=== Brief ===
Taking the listing below, restate word for word each line from the line with "бокалов имеет значение" to the line with "Каждый, кто хотя бы раз пытался насладиться", ends included, and stop there.

=== Records to use ===
>>
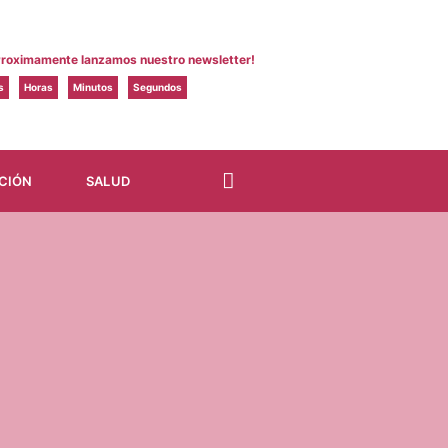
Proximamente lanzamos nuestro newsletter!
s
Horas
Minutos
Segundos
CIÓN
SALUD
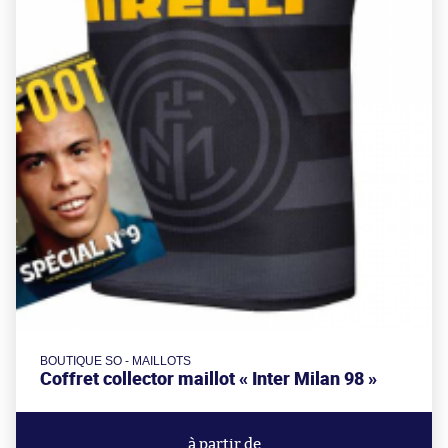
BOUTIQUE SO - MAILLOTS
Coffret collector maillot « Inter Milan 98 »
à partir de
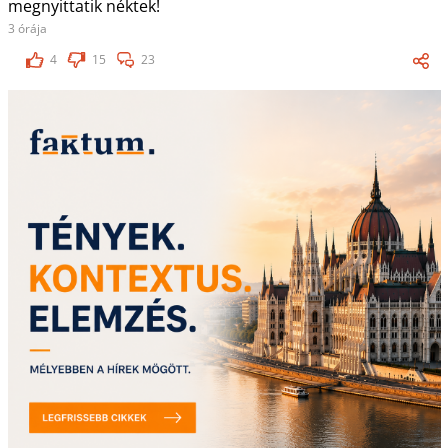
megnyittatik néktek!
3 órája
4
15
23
<<
>>
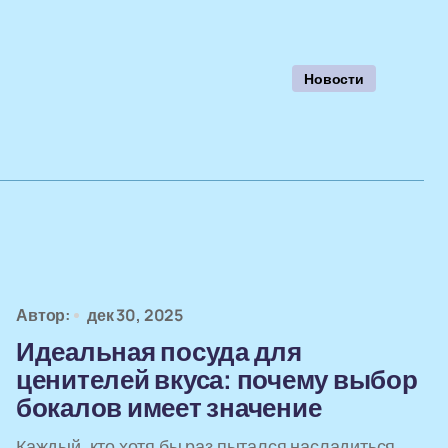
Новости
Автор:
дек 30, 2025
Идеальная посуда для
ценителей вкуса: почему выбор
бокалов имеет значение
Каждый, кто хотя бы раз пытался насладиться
<<
=== Task answer ===
бокалов имеет значение
Каждый, кто хотя бы раз пытался насладиться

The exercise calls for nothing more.